The deepening interdependence between states – with the European Union being a case in point – has also distanced the decision-making process from national forums. Citizens may feel they have no say on relevant issues, and that their national leaders are becoming less accountable. “This sense of loss of political control over one’s own destiny and of the community one inhabits is extremely detrimental to the legitimacy of the social contract,” writes Muñiz.

Another stress vector is a pervading sense of insecurity. One of the ideas behind the social contract is that individuals give up freedoms in exchange for security. But digitalization has created new risks that governments are struggling to deal with, such as cybercrime, privacy breaches and misinformation campaigns aimed at influencing electoral processes. Citizens may feel that their elected leaders are unable to protect them from predatory online actors. 

Solutions

Muñiz argues that higher education should be a priority for policymakers because the job market is changing fast and educational institutions must adapt. He notes that despite all the dire predictions about jobs lost to automation, many new occupations are being created and companies are struggling to fill these positions due to a lack of skilled candidates. There is growing demand for workers with high social and quantitative skills, and most particularly digital skills.

Another priority should be fair and effective taxation at a time when there has been a steep rise in tax pressure on labor income and a dramatic decline in tax pressure on capital, notes Muñiz, adding that this is particularly true of internet companies, whose activities are harder to identify, track, and tax.

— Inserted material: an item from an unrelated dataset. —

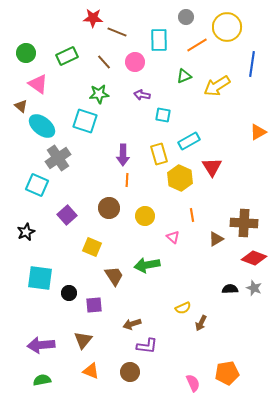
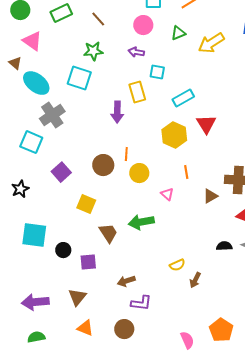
pink circle: (135, 62) -> (143, 25), moved
yellow rectangle: (159, 154) -> (137, 92), moved
orange line: (127, 180) -> (126, 154), moved
orange pentagon: (227, 373) -> (221, 330), turned -30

The middle classes are being subjected to greater tax pressure than ever, partly to offset the loss of public revenue from capital earnings. 

“This has led to the incongruous situation of collectives that should now be the beneficiaries of redistributive policies being the ones asked to help solve public funding problems or bail out mismanaged banks,” writes Muñiz. Governments will have to find efficient ways to redistribute wealth and may want to experiment with a universal basic income or conditional cash transfers.

Nurturing more competitive markets should be another goal. The digital economy is showing signs of oligopolistic tendencies, and regulators should ensure that the largest companies do not continue on their path of acquiring rivals and stifling competition. On a broader scale, the entire private sector should question its current focus on shareholder profits and commit to positive social and environmental change in order to ensure sustainable long-term growth.

At an even higher level, regional and international cooperation will be more necessary than ever to tackle serious global challenges such as environmental degradation and corporate tax avoidance. The EU, for instance, should keep working towards a monetary, banking and energy union. Existing concerns about transparency and accountability could be significantly reduced through GovTech, technology geared towards improving governance.

Governments must also take action to deal with cybercrime and other forms of digital abuse that create a sense of insecurity, and this will require a new regulatory framework. Social media companies may have to partner with governments to address misinformation and election hacking concerns. Data management will also require new regulation to protect individuals’ data and privacy. 

Ultimately, writes Muñiz, “the challenge we face is not one of resources or scarcity but one of managing abundance. [...] We are faced with the task of proving that our social intelligence can match the complexity of the society we have built.”